> **About this task**
Produce a copy of every line in the records that holds the string "step".

> **Entries shown**
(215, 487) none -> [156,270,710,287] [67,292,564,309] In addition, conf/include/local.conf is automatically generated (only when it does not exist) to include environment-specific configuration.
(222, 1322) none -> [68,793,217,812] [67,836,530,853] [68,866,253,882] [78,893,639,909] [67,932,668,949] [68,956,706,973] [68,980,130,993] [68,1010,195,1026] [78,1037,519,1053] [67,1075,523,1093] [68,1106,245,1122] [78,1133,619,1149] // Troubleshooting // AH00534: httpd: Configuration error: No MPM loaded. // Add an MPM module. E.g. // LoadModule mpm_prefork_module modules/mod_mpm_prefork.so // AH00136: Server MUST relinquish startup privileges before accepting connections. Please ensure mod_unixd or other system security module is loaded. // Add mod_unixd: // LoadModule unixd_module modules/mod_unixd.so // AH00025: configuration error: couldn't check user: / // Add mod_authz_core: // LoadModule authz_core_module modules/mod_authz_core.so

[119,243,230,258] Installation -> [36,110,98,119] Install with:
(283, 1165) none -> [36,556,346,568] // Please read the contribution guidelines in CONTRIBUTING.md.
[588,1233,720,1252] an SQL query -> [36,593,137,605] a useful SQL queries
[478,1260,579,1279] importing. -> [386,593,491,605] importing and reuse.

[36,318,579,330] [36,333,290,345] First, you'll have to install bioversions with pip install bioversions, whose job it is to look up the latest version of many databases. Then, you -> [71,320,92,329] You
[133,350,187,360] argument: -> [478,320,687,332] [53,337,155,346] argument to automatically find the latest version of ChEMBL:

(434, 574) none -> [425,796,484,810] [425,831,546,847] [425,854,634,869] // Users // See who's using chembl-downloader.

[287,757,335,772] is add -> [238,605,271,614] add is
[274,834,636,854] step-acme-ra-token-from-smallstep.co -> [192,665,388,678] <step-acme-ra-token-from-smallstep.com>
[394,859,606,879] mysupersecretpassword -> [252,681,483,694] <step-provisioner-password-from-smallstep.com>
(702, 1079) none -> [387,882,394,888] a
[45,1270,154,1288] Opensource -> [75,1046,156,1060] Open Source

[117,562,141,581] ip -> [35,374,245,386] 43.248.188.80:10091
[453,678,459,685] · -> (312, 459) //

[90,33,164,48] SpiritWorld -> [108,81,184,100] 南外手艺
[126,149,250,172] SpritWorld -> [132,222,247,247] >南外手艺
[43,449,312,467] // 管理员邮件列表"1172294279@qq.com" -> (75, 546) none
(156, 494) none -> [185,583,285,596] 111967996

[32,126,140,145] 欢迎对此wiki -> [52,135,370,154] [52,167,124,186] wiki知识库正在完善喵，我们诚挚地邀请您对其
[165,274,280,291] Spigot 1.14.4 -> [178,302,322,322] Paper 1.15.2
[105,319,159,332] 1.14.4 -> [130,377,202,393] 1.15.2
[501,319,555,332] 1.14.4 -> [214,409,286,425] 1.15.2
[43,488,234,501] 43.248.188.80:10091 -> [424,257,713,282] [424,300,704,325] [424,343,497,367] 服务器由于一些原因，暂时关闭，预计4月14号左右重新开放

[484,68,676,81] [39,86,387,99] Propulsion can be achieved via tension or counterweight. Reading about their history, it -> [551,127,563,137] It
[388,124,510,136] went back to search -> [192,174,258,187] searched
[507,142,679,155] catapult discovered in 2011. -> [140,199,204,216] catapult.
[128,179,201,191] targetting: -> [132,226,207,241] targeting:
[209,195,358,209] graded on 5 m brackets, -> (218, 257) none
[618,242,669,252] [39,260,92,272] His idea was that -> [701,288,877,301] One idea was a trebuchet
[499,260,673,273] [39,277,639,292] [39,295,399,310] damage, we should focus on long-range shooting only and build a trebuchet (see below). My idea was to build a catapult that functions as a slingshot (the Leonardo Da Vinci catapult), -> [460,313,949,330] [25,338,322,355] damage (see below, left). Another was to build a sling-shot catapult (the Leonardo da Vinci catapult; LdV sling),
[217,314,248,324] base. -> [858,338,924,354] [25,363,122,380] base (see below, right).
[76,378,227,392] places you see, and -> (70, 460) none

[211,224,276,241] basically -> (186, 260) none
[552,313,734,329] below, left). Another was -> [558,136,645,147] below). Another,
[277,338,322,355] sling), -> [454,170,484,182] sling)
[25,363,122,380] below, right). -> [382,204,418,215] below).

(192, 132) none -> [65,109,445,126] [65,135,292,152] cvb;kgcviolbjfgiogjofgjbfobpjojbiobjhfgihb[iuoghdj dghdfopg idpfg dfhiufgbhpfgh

> **Answer box**
[274,834,636,854] step-acme-ra-token-from-smallstep.co -> [192,665,388,678] <step-acme-ra-token-from-smallstep.com>
[394,859,606,879] mysupersecretpassword -> [252,681,483,694] <step-provisioner-password-from-smallstep.com>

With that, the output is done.